**The records:**
□ □ □ □
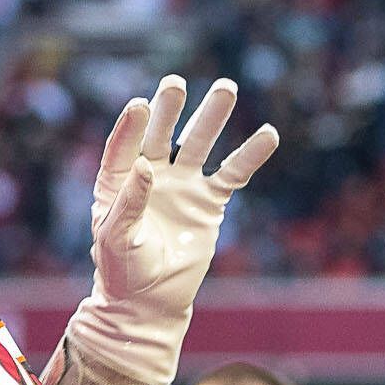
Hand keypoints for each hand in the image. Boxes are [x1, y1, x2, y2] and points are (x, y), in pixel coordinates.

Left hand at [84, 75, 278, 320]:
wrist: (150, 300)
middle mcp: (151, 173)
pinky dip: (249, 155)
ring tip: (226, 88)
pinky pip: (232, 174)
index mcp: (119, 179)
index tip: (140, 106)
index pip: (125, 145)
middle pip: (162, 134)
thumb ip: (129, 202)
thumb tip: (145, 167)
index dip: (131, 127)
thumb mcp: (116, 237)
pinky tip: (268, 135)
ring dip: (211, 117)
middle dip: (169, 109)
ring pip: (198, 144)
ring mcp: (182, 184)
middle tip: (176, 84)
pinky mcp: (209, 201)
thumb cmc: (123, 269)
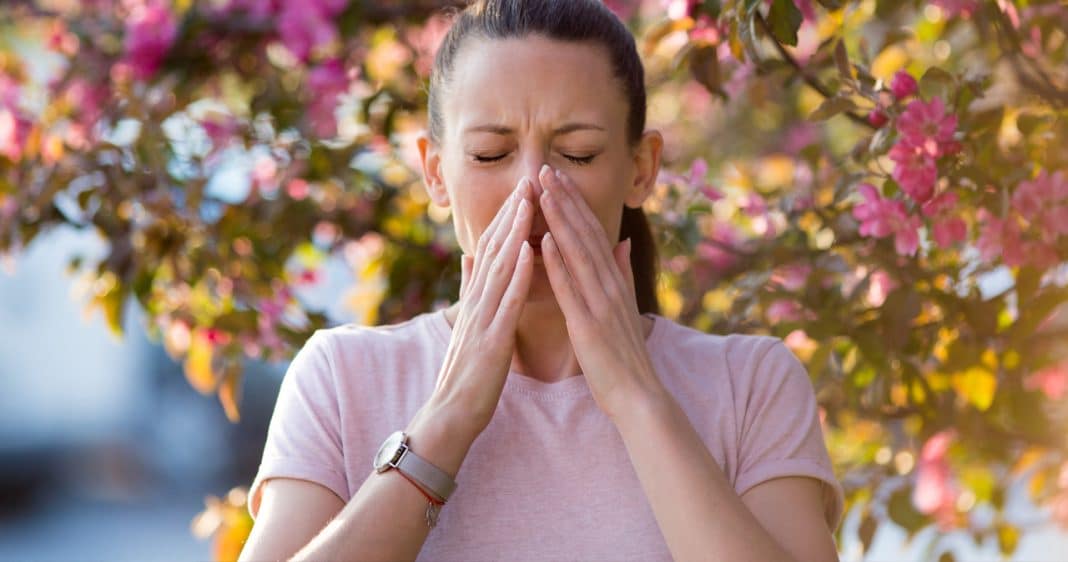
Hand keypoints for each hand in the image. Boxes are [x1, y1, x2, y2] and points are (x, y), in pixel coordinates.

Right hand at [426, 175, 536, 437]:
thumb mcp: (469, 324)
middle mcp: (477, 302)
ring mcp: (482, 319)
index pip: (493, 250)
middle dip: (512, 213)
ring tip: (529, 201)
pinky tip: (529, 250)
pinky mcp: (491, 340)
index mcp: (476, 299)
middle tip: (528, 178)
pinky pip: (506, 302)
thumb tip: (470, 256)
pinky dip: (518, 273)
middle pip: (495, 249)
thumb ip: (470, 289)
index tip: (523, 188)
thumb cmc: (466, 374)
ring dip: (514, 231)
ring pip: (499, 267)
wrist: (450, 416)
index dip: (507, 217)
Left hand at [536, 164, 665, 418]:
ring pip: (577, 253)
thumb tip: (620, 242)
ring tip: (543, 190)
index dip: (574, 203)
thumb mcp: (624, 307)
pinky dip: (558, 263)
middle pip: (584, 234)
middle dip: (564, 199)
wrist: (638, 396)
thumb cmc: (624, 356)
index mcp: (613, 281)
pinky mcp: (588, 324)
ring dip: (559, 220)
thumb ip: (622, 272)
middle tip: (545, 168)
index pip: (591, 233)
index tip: (557, 176)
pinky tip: (543, 240)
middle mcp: (609, 285)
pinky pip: (571, 289)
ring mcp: (600, 303)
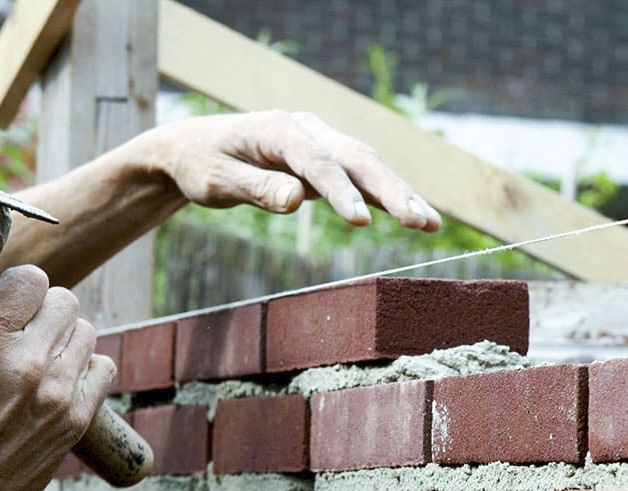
□ □ □ □
**Aim of the task:** Repeat the data exactly. Pictures should not appear.

**Exercise result:**
Hand keypoints for each hand in the image. Boxes are [x1, y1, x2, y2] and points are (x, y), in pixel coordinates.

Left hand at [84, 75, 278, 320]:
wrist: (150, 300)
middle mcp: (151, 173)
pinky dip: (249, 155)
ring tip: (226, 88)
pinky pip: (232, 174)
index mcp: (119, 179)
index tip: (140, 106)
index pip: (125, 145)
middle pip: (162, 134)
thumb ip: (129, 202)
thumb tip: (145, 167)
index dip: (131, 127)
thumb mcp: (116, 237)
pinky tip: (268, 135)
ring dip: (211, 117)
middle dip: (169, 109)
ring pip: (198, 144)
ring mcp: (182, 184)
middle tip: (176, 84)
pinky mcp: (209, 201)
thumb cmc: (123, 269)
Hand keypoints for each hand in the image. Boxes are [x1, y1, x2, y2] and points are (x, y), in pixel coordinates.

Right hand at [426, 175, 536, 437]:
thumb mcp: (469, 324)
middle mcp: (477, 302)
ring mcp: (482, 319)
index pip: (493, 250)
middle dip: (512, 213)
ring tip: (529, 201)
pinky tip: (529, 250)
pinky mcp: (491, 340)
index mcp: (476, 299)
middle tip: (528, 178)
pinky pip: (506, 302)
thumb tip: (470, 256)
pinky dip: (518, 273)
middle pip: (495, 249)
thumb ip: (470, 289)
index tip: (523, 188)
thumb cmc: (466, 374)
ring dip: (514, 231)
ring pip: (499, 267)
wrist: (450, 416)
index dip: (507, 217)
Left hand at [536, 164, 665, 418]:
ring pip: (577, 253)
thumb tip: (620, 242)
ring tip: (543, 190)
index dip: (574, 203)
thumb mcp: (624, 307)
pinky dip: (558, 263)
middle pip: (584, 234)
middle dip: (564, 199)
wrist: (638, 396)
thumb cmc: (624, 356)
index mcp: (613, 281)
pinky mcp: (588, 324)
ring dip: (559, 220)
thumb ip: (622, 272)
middle tip: (545, 168)
index pip: (591, 233)
index tip: (557, 176)
pinky tip: (543, 240)
middle mcp: (609, 285)
pinky pip: (571, 289)
ring mcp: (600, 303)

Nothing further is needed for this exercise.